Selon la nouvelle ministre de la Santé, Danielle McCann, le privé doit demeurer en place tant qu’il y aura des problèmes d’accès au public [2]. Il est où le journaliste pour lui demander si le manque de ressources au public est peut-être dû au fait que le privé en santé existe ?

Si un médecin fait 4 heures au privé et 4 heures au public, cela représente 4h d’attente de plus pour le public.

Pourquoi faire cela ?

L’objectif est simple, il suffit d’asphyxier financièrement le public pour le rendre moins attractif et réduire l’offre de services pour ainsi permettre au privé d’arriver «en sauveur».

Pour régler le problème, il faut tout simplement que les gouvernements en place veuillent d’un service public de qualité. Le PLQ et la CAQ n’en veulent pas. Ils ne le disent pas clairement pour ne pas perdre leurs élections, mais les décisions qu’ils prennent parlent pour eux. Ce n’est pas pour rien que Barrette a créé les GMF et que la CAQ veut des maisons des aînés privées.

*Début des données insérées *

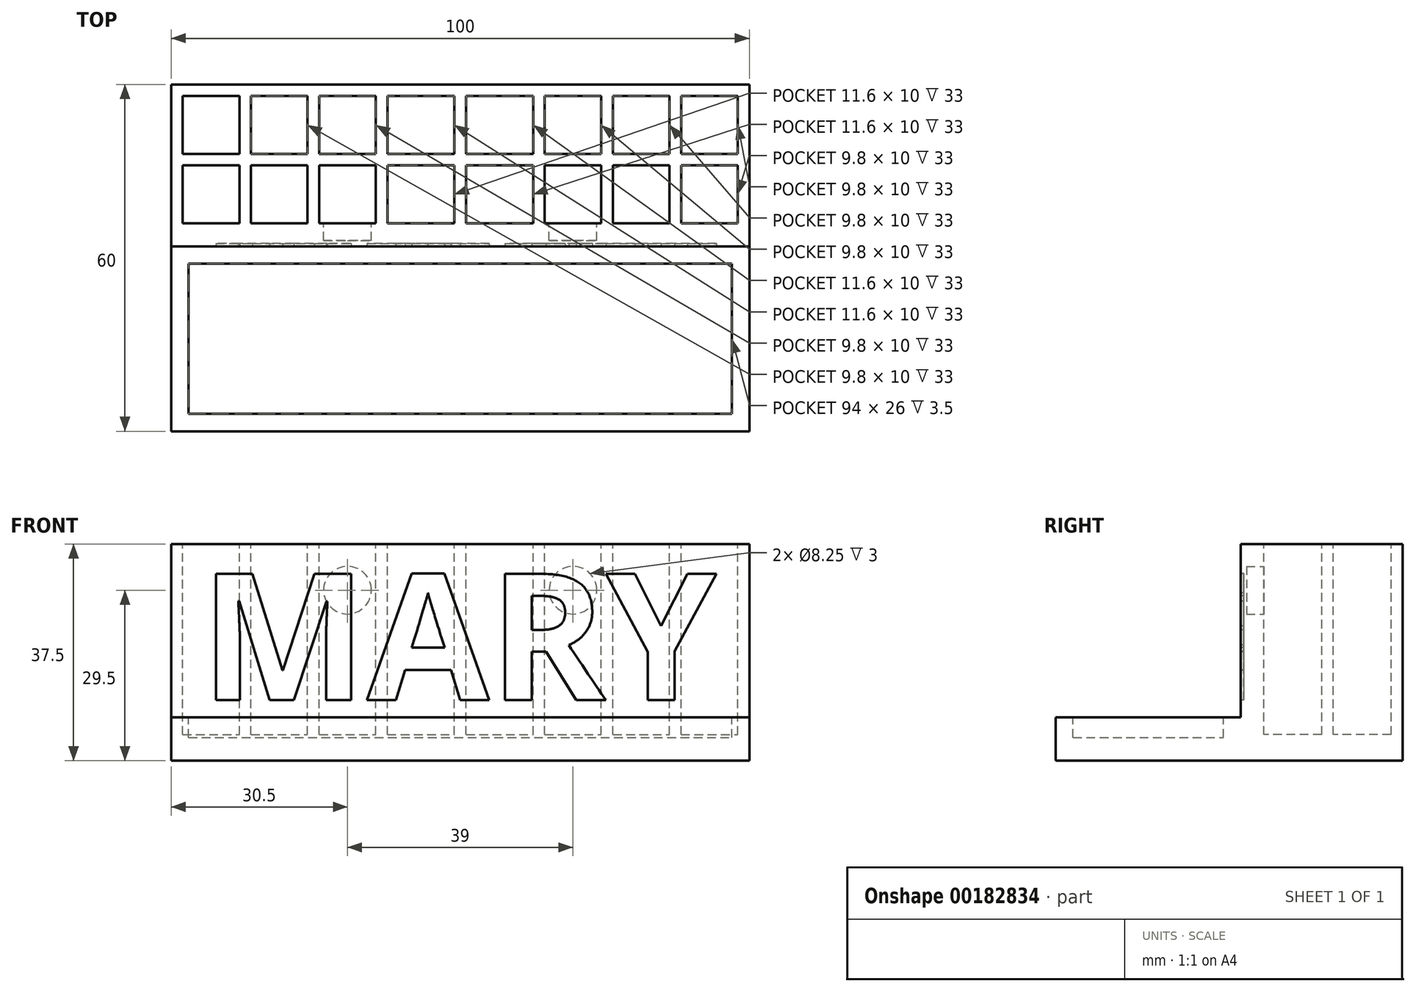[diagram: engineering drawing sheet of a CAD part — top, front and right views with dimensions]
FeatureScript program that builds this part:
annotation { "Feature Type Name" : "Feature", "Feature Type Description" : "" }
export const myFeature = defineFeature(function(context is Context, id is Id, definition is map)
    precondition{}
    {
        {
            var Q0;
            Q0=qCreatedBy(makeId("Top.planeOp"),FACE);
            var sketch = newSketch(context, id + "F0", { "sketchPlane" : qUnion([Q0])});
            skLineSegment(sketch, "E0.bottom", {"start": v(-50, 30) * mm, "end": v(50, 30) * mm});
            skLineSegment(sketch, "E0.top", {"start": v(-50, -30) * mm, "end": v(50, -30) * mm});
            skLineSegment(sketch, "E0.left", {"start": v(-50, 30) * mm, "end": v(-50, -30) * mm});
            skLineSegment(sketch, "E0.right", {"start": v(50, 30) * mm, "end": v(50, -30) * mm});
            skSolve(sketch);
        }
        {
            var Q0;
            Q0 = qSketchRegion(id + "F0", true);
            extrude(context, id + "F1", {"entities" : qUnion([Q0]), "depth" : 7.5 * mm});
        }
        {
            var Q0;
            Q0=makeQuery(id+"F1.opExtrude","CAP_FACE",FACE,{"disambiguationData":[OSD([sQuery(id+"F0.wireOp",EDGE,"E0.bottom"),sQuery(id+"F0.wireOp",EDGE,"E0.top"),sQuery(id+"F0.wireOp",EDGE,"E0.left"),sQuery(id+"F0.wireOp",EDGE,"E0.right")])],"isStart":false});
            var sketch = newSketch(context, id + "F2", { "sketchPlane" : qUnion([Q0])});
            skLineSegment(sketch, "E1.bottom", {"start": v(-50, 30) * mm, "end": v(50, 30) * mm});
            skLineSegment(sketch, "E1.top", {"start": v(-50, 2) * mm, "end": v(50, 2) * mm});
            skLineSegment(sketch, "E1.left", {"start": v(-50, 30) * mm, "end": v(-50, 2) * mm});
            skLineSegment(sketch, "E1.right", {"start": v(50, 30) * mm, "end": v(50, 2) * mm});
            skSolve(sketch);
        }
        {
            var Q0;
            Q0 = qSketchRegion(id + "F2", true);
            extrude(context, id + "F3", {"entities" : qUnion([Q0]), "operationType" : NewBodyOperationType.ADD, "depth" : 30 * mm});
        }
        {
            var Q0;
            Q0=makeQuery(id+"F3.opExtrude","CAP_FACE",FACE,{"disambiguationData":[OSD([sQuery(id+"F2.wireOp",EDGE,"E1.bottom"),sQuery(id+"F2.wireOp",EDGE,"E1.top"),sQuery(id+"F2.wireOp",EDGE,"E1.left"),sQuery(id+"F2.wireOp",EDGE,"E1.right")])],"isStart":false});
            var sketch = newSketch(context, id + "F4", { "sketchPlane" : qUnion([Q0])});
            skLineSegment(sketch, "E2.bottom", {"start": v(-48, 28) * mm, "end": v(48, 28) * mm});
            skLineSegment(sketch, "E2.top", {"start": v(-48, 6) * mm, "end": v(48, 6) * mm});
            skLineSegment(sketch, "E2.left", {"start": v(-48, 28) * mm, "end": v(-48, 6) * mm});
            skLineSegment(sketch, "E2.right", {"start": v(48, 28) * mm, "end": v(48, 6) * mm});
            skLineSegment(sketch, "E3.bottom", {"start": v(-48, 18) * mm, "end": v(48, 18) * mm});
            skLineSegment(sketch, "E3.top", {"start": v(-48, 16) * mm, "end": v(48, 16) * mm});
            skLineSegment(sketch, "E3.left", {"start": v(-48, 18) * mm, "end": v(-48, 16) * mm});
            skLineSegment(sketch, "E3.right", {"start": v(48, 18) * mm, "end": v(48, 16) * mm});
            skLineSegment(sketch, "E4.bottom", {"start": v(-38.2, 28) * mm, "end": v(-36.2, 28) * mm});
            skLineSegment(sketch, "E4.top", {"start": v(-38.2, 6) * mm, "end": v(-36.2, 6) * mm});
            skLineSegment(sketch, "E4.left", {"start": v(-38.2, 28) * mm, "end": v(-38.2, 6) * mm});
            skLineSegment(sketch, "E4.right", {"start": v(-36.2, 28) * mm, "end": v(-36.2, 6) * mm});
            skLineSegment(sketch, "E5.bottom", {"start": v(38.2, 28) * mm, "end": v(36.2, 28) * mm});
            skLineSegment(sketch, "E5.top", {"start": v(38.2, 6) * mm, "end": v(36.2, 6) * mm});
            skLineSegment(sketch, "E5.left", {"start": v(38.2, 28) * mm, "end": v(38.2, 6) * mm});
            skLineSegment(sketch, "E5.right", {"start": v(36.2, 28) * mm, "end": v(36.2, 6) * mm});
            skLineSegment(sketch, "E6.bottom", {"start": v(26.4, 28) * mm, "end": v(24.4, 28) * mm});
            skLineSegment(sketch, "E6.top", {"start": v(26.4, 6) * mm, "end": v(24.4, 6) * mm});
            skLineSegment(sketch, "E6.left", {"start": v(26.4, 28) * mm, "end": v(26.4, 6) * mm});
            skLineSegment(sketch, "E6.right", {"start": v(24.4, 28) * mm, "end": v(24.4, 6) * mm});
            skLineSegment(sketch, "E7.bottom", {"start": v(-26.4, 28) * mm, "end": v(-24.4, 28) * mm});
            skLineSegment(sketch, "E7.top", {"start": v(-26.4, 6) * mm, "end": v(-24.4, 6) * mm});
            skLineSegment(sketch, "E7.left", {"start": v(-26.4, 28) * mm, "end": v(-26.4, 6) * mm});
            skLineSegment(sketch, "E7.right", {"start": v(-24.4, 28) * mm, "end": v(-24.4, 6) * mm});
            skLineSegment(sketch, "E8.bottom", {"start": v(14.6, 28) * mm, "end": v(12.6, 28) * mm});
            skLineSegment(sketch, "E8.top", {"start": v(14.6, 6) * mm, "end": v(12.6, 6) * mm});
            skLineSegment(sketch, "E8.left", {"start": v(14.6, 28) * mm, "end": v(14.6, 6) * mm});
            skLineSegment(sketch, "E8.right", {"start": v(12.6, 28) * mm, "end": v(12.6, 6) * mm});
            skLineSegment(sketch, "E9.bottom", {"start": v(-14.6, 28) * mm, "end": v(-12.6, 28) * mm});
            skLineSegment(sketch, "E9.top", {"start": v(-14.6, 6) * mm, "end": v(-12.6, 6) * mm});
            skLineSegment(sketch, "E9.left", {"start": v(-14.6, 28) * mm, "end": v(-14.6, 6) * mm});
            skLineSegment(sketch, "E9.right", {"start": v(-12.6, 28) * mm, "end": v(-12.6, 6) * mm});
            skLineSegment(sketch, "E10.bottom", {"start": v(-1, 28) * mm, "end": v(1, 28) * mm});
            skLineSegment(sketch, "E10.top", {"start": v(-1, 6) * mm, "end": v(1, 6) * mm});
            skLineSegment(sketch, "E10.left", {"start": v(-1, 28) * mm, "end": v(-1, 6) * mm});
            skLineSegment(sketch, "E10.right", {"start": v(1, 28) * mm, "end": v(1, 6) * mm});
            skSolve(sketch);
        }
        {
            var Q0;
            {var subQ0=sQuery(id+"F4.wireOp",EDGE,"E2.left");var subQ1=sQuery(id+"F4.wireOp",EDGE,"E2.bottom");var subQ2=makeQuery(id+"F4.imprint","INTERSECT",VERTEX,{"derivedFrom":[subQ1,subQ0]});Q0=makeQuery(id+"F4.imprint","IMPRINT",FACE,{"disambiguationData":[TD([[makeQuery(id+"F4.imprint","IMPRINT",EDGE,{"disambiguationData":[TD([[subQ2,-1.0]])],"derivedFrom":subQ1}),-1.0]])]});}
            var Q1;
            {var subQ0=sQuery(id+"F4.wireOp",EDGE,"E4.right");var subQ5=sQuery(id+"F4.wireOp",EDGE,"E3.bottom");var subQ6=makeQuery(id+"F4.imprint","INTERSECT",VERTEX,{"derivedFrom":[subQ5,subQ0]});Q1=makeQuery(id+"F4.imprint","IMPRINT",FACE,{"disambiguationData":[TD([[makeQuery(id+"F4.imprint","IMPRINT",EDGE,{"disambiguationData":[TD([[subQ6,-1.0]])],"derivedFrom":subQ5}),1.0]])]});}
            var Q2;
            {var subQ0=sQuery(id+"F4.wireOp",EDGE,"E7.right");var subQ5=sQuery(id+"F4.wireOp",EDGE,"E3.bottom");var subQ6=makeQuery(id+"F4.imprint","INTERSECT",VERTEX,{"derivedFrom":[subQ5,subQ0]});Q2=makeQuery(id+"F4.imprint","IMPRINT",FACE,{"disambiguationData":[TD([[makeQuery(id+"F4.imprint","IMPRINT",EDGE,{"disambiguationData":[TD([[subQ6,-1.0]])],"derivedFrom":subQ5}),1.0]])]});}
            var Q3;
            {var subQ0=sQuery(id+"F4.wireOp",EDGE,"E9.right");var subQ5=sQuery(id+"F4.wireOp",EDGE,"E3.bottom");var subQ6=makeQuery(id+"F4.imprint","INTERSECT",VERTEX,{"derivedFrom":[subQ5,subQ0]});Q3=makeQuery(id+"F4.imprint","IMPRINT",FACE,{"disambiguationData":[TD([[makeQuery(id+"F4.imprint","IMPRINT",EDGE,{"disambiguationData":[TD([[subQ6,-1.0]])],"derivedFrom":subQ5}),1.0]])]});}
            var Q4;
            {var subQ3=sQuery(id+"F4.wireOp",EDGE,"E10.right");var subQ5=sQuery(id+"F4.wireOp",EDGE,"E3.bottom");var subQ6=makeQuery(id+"F4.imprint","INTERSECT",VERTEX,{"derivedFrom":[subQ5,subQ3]});Q4=makeQuery(id+"F4.imprint","IMPRINT",FACE,{"disambiguationData":[TD([[makeQuery(id+"F4.imprint","IMPRINT",EDGE,{"disambiguationData":[TD([[subQ6,-1.0]])],"derivedFrom":subQ5}),1.0]])]});}
            var Q5;
            {var subQ3=sQuery(id+"F4.wireOp",EDGE,"E8.left");var subQ5=sQuery(id+"F4.wireOp",EDGE,"E3.bottom");var subQ6=makeQuery(id+"F4.imprint","INTERSECT",VERTEX,{"derivedFrom":[subQ5,subQ3]});Q5=makeQuery(id+"F4.imprint","IMPRINT",FACE,{"disambiguationData":[TD([[makeQuery(id+"F4.imprint","IMPRINT",EDGE,{"disambiguationData":[TD([[subQ6,-1.0]])],"derivedFrom":subQ5}),1.0]])]});}
            var Q6;
            {var subQ3=sQuery(id+"F4.wireOp",EDGE,"E6.left");var subQ5=sQuery(id+"F4.wireOp",EDGE,"E3.bottom");var subQ6=makeQuery(id+"F4.imprint","INTERSECT",VERTEX,{"derivedFrom":[subQ5,subQ3]});Q6=makeQuery(id+"F4.imprint","IMPRINT",FACE,{"disambiguationData":[TD([[makeQuery(id+"F4.imprint","IMPRINT",EDGE,{"disambiguationData":[TD([[subQ6,-1.0]])],"derivedFrom":subQ5}),1.0]])]});}
            var Q7;
            {var subQ0=sQuery(id+"F4.wireOp",EDGE,"E2.right");var subQ1=sQuery(id+"F4.wireOp",EDGE,"E2.bottom");var subQ2=makeQuery(id+"F4.imprint","INTERSECT",VERTEX,{"derivedFrom":[subQ1,subQ0]});Q7=makeQuery(id+"F4.imprint","IMPRINT",FACE,{"disambiguationData":[TD([[makeQuery(id+"F4.imprint","IMPRINT",EDGE,{"disambiguationData":[TD([[subQ2,1.0]])],"derivedFrom":subQ1}),-1.0]])]});}
            var Q8;
            {var subQ0=sQuery(id+"F4.wireOp",EDGE,"E2.right");var subQ1=sQuery(id+"F4.wireOp",EDGE,"E2.top");var subQ2=makeQuery(id+"F4.imprint","INTERSECT",VERTEX,{"derivedFrom":[subQ1,subQ0]});Q8=makeQuery(id+"F4.imprint","IMPRINT",FACE,{"disambiguationData":[TD([[makeQuery(id+"F4.imprint","IMPRINT",EDGE,{"disambiguationData":[TD([[subQ2,1.0]])],"derivedFrom":subQ1}),1.0]])]});}
            var Q9;
            {var subQ3=sQuery(id+"F4.wireOp",EDGE,"E6.left");var subQ5=sQuery(id+"F4.wireOp",EDGE,"E3.top");var subQ6=makeQuery(id+"F4.imprint","INTERSECT",VERTEX,{"derivedFrom":[subQ5,subQ3]});Q9=makeQuery(id+"F4.imprint","IMPRINT",FACE,{"disambiguationData":[TD([[makeQuery(id+"F4.imprint","IMPRINT",EDGE,{"disambiguationData":[TD([[subQ6,-1.0]])],"derivedFrom":subQ5}),-1.0]])]});}
            var Q10;
            {var subQ3=sQuery(id+"F4.wireOp",EDGE,"E8.left");var subQ5=sQuery(id+"F4.wireOp",EDGE,"E3.top");var subQ6=makeQuery(id+"F4.imprint","INTERSECT",VERTEX,{"derivedFrom":[subQ5,subQ3]});Q10=makeQuery(id+"F4.imprint","IMPRINT",FACE,{"disambiguationData":[TD([[makeQuery(id+"F4.imprint","IMPRINT",EDGE,{"disambiguationData":[TD([[subQ6,-1.0]])],"derivedFrom":subQ5}),-1.0]])]});}
            var Q11;
            {var subQ3=sQuery(id+"F4.wireOp",EDGE,"E10.right");var subQ5=sQuery(id+"F4.wireOp",EDGE,"E3.top");var subQ7=makeQuery(id+"F4.imprint","INTERSECT",VERTEX,{"derivedFrom":[subQ5,subQ3]});Q11=makeQuery(id+"F4.imprint","IMPRINT",FACE,{"disambiguationData":[TD([[makeQuery(id+"F4.imprint","IMPRINT",EDGE,{"disambiguationData":[TD([[subQ7,-1.0]])],"derivedFrom":subQ5}),-1.0]])]});}
            var Q12;
            {var subQ0=sQuery(id+"F4.wireOp",EDGE,"E9.right");var subQ5=sQuery(id+"F4.wireOp",EDGE,"E3.top");var subQ6=makeQuery(id+"F4.imprint","INTERSECT",VERTEX,{"derivedFrom":[subQ5,subQ0]});Q12=makeQuery(id+"F4.imprint","IMPRINT",FACE,{"disambiguationData":[TD([[makeQuery(id+"F4.imprint","IMPRINT",EDGE,{"disambiguationData":[TD([[subQ6,-1.0]])],"derivedFrom":subQ5}),-1.0]])]});}
            var Q13;
            {var subQ0=sQuery(id+"F4.wireOp",EDGE,"E7.right");var subQ5=sQuery(id+"F4.wireOp",EDGE,"E3.top");var subQ6=makeQuery(id+"F4.imprint","INTERSECT",VERTEX,{"derivedFrom":[subQ5,subQ0]});Q13=makeQuery(id+"F4.imprint","IMPRINT",FACE,{"disambiguationData":[TD([[makeQuery(id+"F4.imprint","IMPRINT",EDGE,{"disambiguationData":[TD([[subQ6,-1.0]])],"derivedFrom":subQ5}),-1.0]])]});}
            var Q14;
            {var subQ0=sQuery(id+"F4.wireOp",EDGE,"E4.right");var subQ5=sQuery(id+"F4.wireOp",EDGE,"E3.top");var subQ6=makeQuery(id+"F4.imprint","INTERSECT",VERTEX,{"derivedFrom":[subQ5,subQ0]});Q14=makeQuery(id+"F4.imprint","IMPRINT",FACE,{"disambiguationData":[TD([[makeQuery(id+"F4.imprint","IMPRINT",EDGE,{"disambiguationData":[TD([[subQ6,-1.0]])],"derivedFrom":subQ5}),-1.0]])]});}
            var Q15;
            {var subQ0=sQuery(id+"F4.wireOp",EDGE,"E2.left");var subQ1=sQuery(id+"F4.wireOp",EDGE,"E2.top");var subQ2=makeQuery(id+"F4.imprint","INTERSECT",VERTEX,{"derivedFrom":[subQ1,subQ0]});Q15=makeQuery(id+"F4.imprint","IMPRINT",FACE,{"disambiguationData":[TD([[makeQuery(id+"F4.imprint","IMPRINT",EDGE,{"disambiguationData":[TD([[subQ2,-1.0]])],"derivedFrom":subQ1}),1.0]])]});}
            extrude(context, id + "F5", {"entities" : qUnion([Q0, Q1, Q2, Q3, Q4, Q5, Q6, Q7, Q8, Q9, Q10, Q11, Q12, Q13, Q14, Q15]), "operationType" : NewBodyOperationType.REMOVE, "oppositeDirection" : true, "depth" : 33 * mm});
        }
        {
            var Q0;
            Q0=makeQuery(id+"F1.opExtrude","CAP_FACE",FACE,{"disambiguationData":[OSD([sQuery(id+"F0.wireOp",EDGE,"E0.bottom"),sQuery(id+"F0.wireOp",EDGE,"E0.top"),sQuery(id+"F0.wireOp",EDGE,"E0.left"),sQuery(id+"F0.wireOp",EDGE,"E0.right")])],"isStart":false});
            var sketch = newSketch(context, id + "F6", { "sketchPlane" : qUnion([Q0])});
            skLineSegment(sketch, "E11.bottom", {"start": v(-47, -27) * mm, "end": v(47, -27) * mm});
            skLineSegment(sketch, "E11.top", {"start": v(-47, -1) * mm, "end": v(47, -1) * mm});
            skLineSegment(sketch, "E11.left", {"start": v(-47, -27) * mm, "end": v(-47, -1) * mm});
            skLineSegment(sketch, "E11.right", {"start": v(47, -27) * mm, "end": v(47, -1) * mm});
            skSolve(sketch);
        }
        {
            var Q0;
            Q0 = qSketchRegion(id + "F6", true);
            extrude(context, id + "F7", {"entities" : qUnion([Q0]), "operationType" : NewBodyOperationType.REMOVE, "oppositeDirection" : true, "depth" : 3.5 * mm});
        }
        {
            var Q0;
            Q0=makeQuery(id+"F3.opExtrude","SWEPT_FACE",FACE,{"disambiguationData":[OSD([sQuery(id+"F2.wireOp",EDGE,"E1.top")])]});
            var sketch = newSketch(context, id + "F8", { "sketchPlane" : qUnion([Q0])});
            skText(sketch, "E12", { "text": "MARY", "fontName": "OpenSans-Bold.ttf"});
            const initialGuessF8  = {"E12": [-0.045, 0.01046, 1, 0, 0.02204]};
            skSetInitialGuess(sketch, initialGuessF8);
            skSolve(sketch);
        }
        {
            var Q0;
            Q0=makeQuery(id+"F8.imprint","IMPRINT",FACE,{"disambiguationData":[TD([[makeQuery(id+"F8.imprint","IMPRINT",EDGE,{"derivedFrom":sQuery(id+"F8.wireOp",EDGE,"E12.sketch_text.stroke-0")}),-1.0]])]});
            var Q1;
            Q1=makeQuery(id+"F8.imprint","IMPRINT",FACE,{"disambiguationData":[TD([[makeQuery(id+"F8.imprint","IMPRINT",EDGE,{"derivedFrom":sQuery(id+"F8.wireOp",EDGE,"E12.sketch_text.stroke-19")}),-1.0]])]});
            var Q2;
            Q2=makeQuery(id+"F8.imprint","IMPRINT",FACE,{"disambiguationData":[TD([[makeQuery(id+"F8.imprint","IMPRINT",EDGE,{"derivedFrom":sQuery(id+"F8.wireOp",EDGE,"E12.sketch_text.stroke-31")}),-1.0]])]});
            var Q3;
            Q3=makeQuery(id+"F8.imprint","IMPRINT",FACE,{"disambiguationData":[TD([[makeQuery(id+"F8.imprint","IMPRINT",EDGE,{"derivedFrom":sQuery(id+"F8.wireOp",EDGE,"E12.sketch_text.stroke-50")}),-1.0]])]});
            extrude(context, id + "F9", {"entities" : qUnion([Q0, Q1, Q2, Q3]), "operationType" : NewBodyOperationType.REMOVE, "oppositeDirection" : true, "depth" : .5 * mm});
        }
        {
            var Q0;
            {var subQ0=sQuery(id+"F4.wireOp",EDGE,"E2.top");Q0=makeQuery(id+"F5.boolean.opBoolean","COPY",FACE,{"derivedFrom":makeQuery(id+"F5.opExtrude","SWEPT_FACE",FACE,{"disambiguationData":[OSD([subQ0]),TDD([makeQuery(id+"F4.imprint","IMPRINT",EDGE,{"disambiguationData":[TD([[makeQuery(id+"F4.imprint","INTERSECT",VERTEX,{"derivedFrom":[subQ0,sQuery(id+"F4.wireOp",EDGE,"E6.top"),sQuery(id+"F4.wireOp",EDGE,"E6.right")]}),1.0]])],"derivedFrom":subQ0})])]})});}
            var sketch = newSketch(context, id + "F10", { "sketchPlane" : qUnion([Q0])});
            skCircle(sketch, "E13", {"center": v(-19.5, 29.5) * mm, "radius": 4.12 * mm});
            skSolve(sketch);
        }
        {
            var Q0;
            Q0 = qSketchRegion(id + "F10", true);
            extrude(context, id + "F11", {"entities" : qUnion([Q0]), "operationType" : NewBodyOperationType.REMOVE, "oppositeDirection" : true, "depth" : 3 * mm});
        }
        {
            var Q0;
            {var subQ0=sQuery(id+"F4.wireOp",EDGE,"E2.top");Q0=makeQuery(id+"F5.boolean.opBoolean","COPY",FACE,{"derivedFrom":makeQuery(id+"F5.opExtrude","SWEPT_FACE",FACE,{"disambiguationData":[OSD([subQ0]),TDD([makeQuery(id+"F4.imprint","IMPRINT",EDGE,{"disambiguationData":[TD([[makeQuery(id+"F4.imprint","INTERSECT",VERTEX,{"derivedFrom":[subQ0,sQuery(id+"F4.wireOp",EDGE,"E7.top"),sQuery(id+"F4.wireOp",EDGE,"E7.right")]}),-1.0]])],"derivedFrom":subQ0})])]})});}
            var sketch = newSketch(context, id + "F12", { "sketchPlane" : qUnion([Q0])});
            skCircle(sketch, "E14", {"center": v(19.5, 29.5) * mm, "radius": 4.12 * mm});
            skPoint(sketch, "E14.centerSnap0", {"position": v(19.5, 37.5) * mm});
            skSolve(sketch);
        }
        {
            var Q0;
            Q0 = qSketchRegion(id + "F12", true);
            extrude(context, id + "F13", {"entities" : qUnion([Q0]), "operationType" : NewBodyOperationType.REMOVE, "oppositeDirection" : true, "depth" : 3 * mm});
        }
    });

Lorsque l’État délaisse les services publics, cela permet à l’entreprise privée de venir faire de l’argent. Pour nous, vouloir faire de l’argent avec la maladie, c’est malsain, voire amoral, mais pas pour eux.

Que pouvons-nous y faire ?

Localement, l’idée du président du SECHUM, Claude Talbot, qui, depuis plus de 2 ans, défend l’idée d’une école de PAB, fait son chemin. La première cohorte est en formation et nous espérons que l’expérience va se renouveler. Pourquoi ne pas élargir l’idée à d’autres titres d’emploi ?

Plusieurs étudiants et étudiantes réclament des stages rémunérés. Pour faciliter l’accès à différentes techniques, c’est essentiel. Mais pour favoriser la rétention et le recrutement de façon durable, il faut D’ABORD améliorer les conditions de travail ! La prochaine ronde de négociation s’en vient à grands pas. Nous devrons nous mobiliser pour défendre nos intérêts.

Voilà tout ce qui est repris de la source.